> THE TASK: Output exactly the lines from the one with "X65060000Y-1600000D03*" to the close of the records below, first and last included.

> DATA FOR PROCESSING:
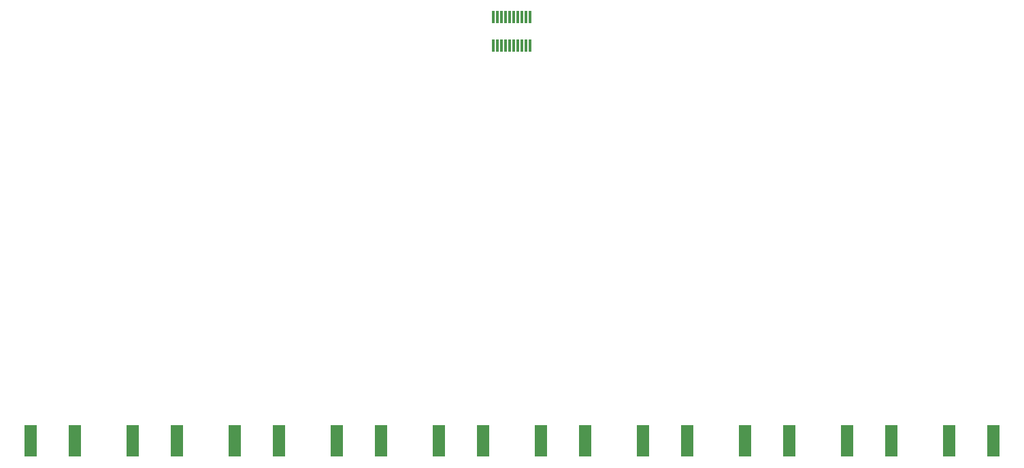
<source format=gbr>
G04 #@! TF.GenerationSoftware,KiCad,Pcbnew,(6.0.0-rc1-dev-305-gf0b8b2136)*
G04 #@! TF.CreationDate,2019-06-24T13:23:36-06:00*
G04 #@! TF.ProjectId,Station04,53746174696F6E30342E6B696361645F,rev?*
G04 #@! TF.SameCoordinates,Original*
G04 #@! TF.FileFunction,Paste,Bot*
G04 #@! TF.FilePolarity,Positive*
%FSLAX46Y46*%
G04 Gerber Fmt 4.6, Leading zero omitted, Abs format (unit mm)*
G04 Created by KiCad (PCBNEW (6.0.0-rc1-dev-305-gf0b8b2136)) date 06/24/19 13:23:36*
%MOMM*%
%LPD*%
G01*
G04 APERTURE LIST*
%ADD10R,1.501140X3.962400*%
%ADD11R,0.300000X1.500000*%
G04 APERTURE END LIST*
D10*
G04 #@! TO.C,U5*
X81131400Y-54349100D03*
X86668600Y-54349100D03*
G04 #@! TD*
D11*
G04 #@! TO.C,U1*
X62560000Y-5100000D03*
X62560000Y-1600000D03*
X63060000Y-5100000D03*
X63060000Y-1600000D03*
X63560000Y-5100000D03*
X63560000Y-1600000D03*
X64060000Y-5100000D03*
X64060000Y-1600000D03*
X64560000Y-5100000D03*
X64560000Y-1600000D03*
X65060000Y-5100000D03*
X65060000Y-1600000D03*
X65560000Y-5100000D03*
X65560000Y-1600000D03*
X66060000Y-5100000D03*
X66060000Y-1600000D03*
X66560000Y-5100000D03*
X66560000Y-1600000D03*
X67060000Y-5100000D03*
X67060000Y-1600000D03*
G04 #@! TD*
D10*
G04 #@! TO.C,U2*
X119231400Y-54349100D03*
X124768600Y-54349100D03*
G04 #@! TD*
G04 #@! TO.C,U3*
X106531400Y-54349100D03*
X112068600Y-54349100D03*
G04 #@! TD*
G04 #@! TO.C,U4*
X93831400Y-54349100D03*
X99368600Y-54349100D03*
G04 #@! TD*
G04 #@! TO.C,U6*
X68431400Y-54349100D03*
X73968600Y-54349100D03*
G04 #@! TD*
G04 #@! TO.C,U7*
X55731400Y-54349100D03*
X61268600Y-54349100D03*
G04 #@! TD*
G04 #@! TO.C,U8*
X43031400Y-54349100D03*
X48568600Y-54349100D03*
G04 #@! TD*
G04 #@! TO.C,U9*
X30331400Y-54349100D03*
X35868600Y-54349100D03*
G04 #@! TD*
G04 #@! TO.C,U10*
X17631400Y-54349100D03*
X23168600Y-54349100D03*
G04 #@! TD*
G04 #@! TO.C,U11*
X4931400Y-54349100D03*
X10468600Y-54349100D03*
G04 #@! TD*
M02*

</source>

> ANSWER SECTION:
X65060000Y-1600000D03*
X65560000Y-5100000D03*
X65560000Y-1600000D03*
X66060000Y-5100000D03*
X66060000Y-1600000D03*
X66560000Y-5100000D03*
X66560000Y-1600000D03*
X67060000Y-5100000D03*
X67060000Y-1600000D03*
G04 #@! TD*
D10*
G04 #@! TO.C,U2*
X119231400Y-54349100D03*
X124768600Y-54349100D03*
G04 #@! TD*
G04 #@! TO.C,U3*
X106531400Y-54349100D03*
X112068600Y-54349100D03*
G04 #@! TD*
G04 #@! TO.C,U4*
X93831400Y-54349100D03*
X99368600Y-54349100D03*
G04 #@! TD*
G04 #@! TO.C,U6*
X68431400Y-54349100D03*
X73968600Y-54349100D03*
G04 #@! TD*
G04 #@! TO.C,U7*
X55731400Y-54349100D03*
X61268600Y-54349100D03*
G04 #@! TD*
G04 #@! TO.C,U8*
X43031400Y-54349100D03*
X48568600Y-54349100D03*
G04 #@! TD*
G04 #@! TO.C,U9*
X30331400Y-54349100D03*
X35868600Y-54349100D03*
G04 #@! TD*
G04 #@! TO.C,U10*
X17631400Y-54349100D03*
X23168600Y-54349100D03*
G04 #@! TD*
G04 #@! TO.C,U11*
X4931400Y-54349100D03*
X10468600Y-54349100D03*
G04 #@! TD*
M02*

</source>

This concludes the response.